An der Spitze steht nun Karina Winkler, 30, gebürtig aus Schwabach in Mittelfranken. Vor zwei Jahren verschlug es sie nach Garmisch-Partenkirchen, wo sie derzeit am KIT Campus Alpin ihre Doktorarbeit schreibt. Sie brennt für den Klimaschutz und tritt dafür mit Tat und Stimme ein. Wie bei den Demos „Ausbremst is“, die sie mitinitiierte. „Ich bin mehr Aktivistin als Parteimensch“, sagt sie. Als Sprecher Nummer zwei fungiert Philipp Golka, 37. Der Hamburger lebt seit 2010 in der Marktgemeinde und arbeitet bei der Alpenwelt Karwendel in Mittenwald. Sein Steckenpferd: logisch, der Tourismus. In Verbindung mit dem Verkehr will er den Ort nachhaltig für die Zukunft aufstellen. Er nennt Besucherlenkung, Verkehrswende und Radwegkonzepte als Ziele. „Wir müssen sie umsetzen“, betont er, „nicht nur beschließen.“ Als Beisitzer engagieren sich Irmi Gallmeier, die bereits 1986 für den Landtag kandidierte, Grüne-Jugend-Sprecher Florian Weidmann, Neu-Mitglied Carolin Boos und Gemeinderätin Dr. Christl Scheuber-Maurer.

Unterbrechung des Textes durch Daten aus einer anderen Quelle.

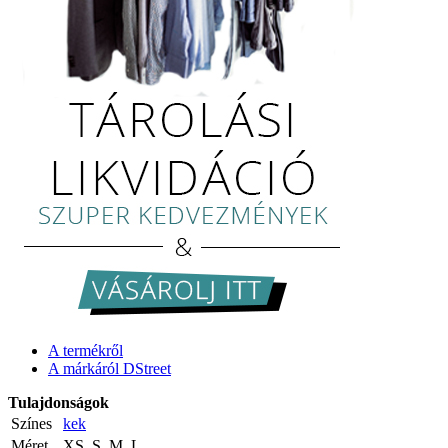
A termékről
A márkáról DStreet
Tulajdonságok
Színes
kek
Méret
XS, S, M, L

Mitgliederzahlen sind gestiegen

So leicht ging das Prozedere selten über die Bühne. Steinbrecher erinnert sich noch gut an die Anfänge des Ortsverbands. An überschaubarere Mitgliederzahlen. „Vor sechs Jahren waren wir zehn Leute, heute circa 50.“ Vor allem seit 2018 verspürt er einen großen Aufschwung. Der Zuwachs: von 20 auf 50 Mitglieder. „Die grüne Politik spricht die Wähler im Ort an“, urteilt er. Fünf Gemeinderäte stellt die Fraktion seit den Kommunalwahlen im März. Das Bestreben, mit Thiel als Vize-Bürgermeister von Elisabeth Koch (CSU) mehr mitgestalten zu können, scheiterte jedoch. „Deshalb machen wir jetzt Opposition.“

Der neue Vorstand will sich nun finden, ein erstes Treffen ist vereinbart. Doch schon jetzt steht fest: Das Sextett hat viel vor. Ein Naturpark Zugspitz-Region schwebt den Grünen vor. Nach den Erfahrungen im Sommer 2020 erst recht. „Was da passiert ist“, betont Gallmeier in Bezug auf den Eibsee, „war geisteskrank.“ Auch mit der Zukunft des Kongresshauses wollen sie sich beschäftigen wie auch mehr Aktionen ins Leben rufen. Agieren statt reden: „Wir müssen laut werden“, fordert Scheuber-Maurer, „aufstehen und konkrete Dinge auf den Tisch legen.“

Gewählt:

Sprecher: Karina Winkler, Philipp Golka. Beisitzer: Irmi Gallmeier (57, Pharmazeutin), Florian Weidmann (17, Abiturient), Carolin Boos (29, KIT Campus Alpin) und Dr. Christl Scheuber-Maurer (59, Ärztin).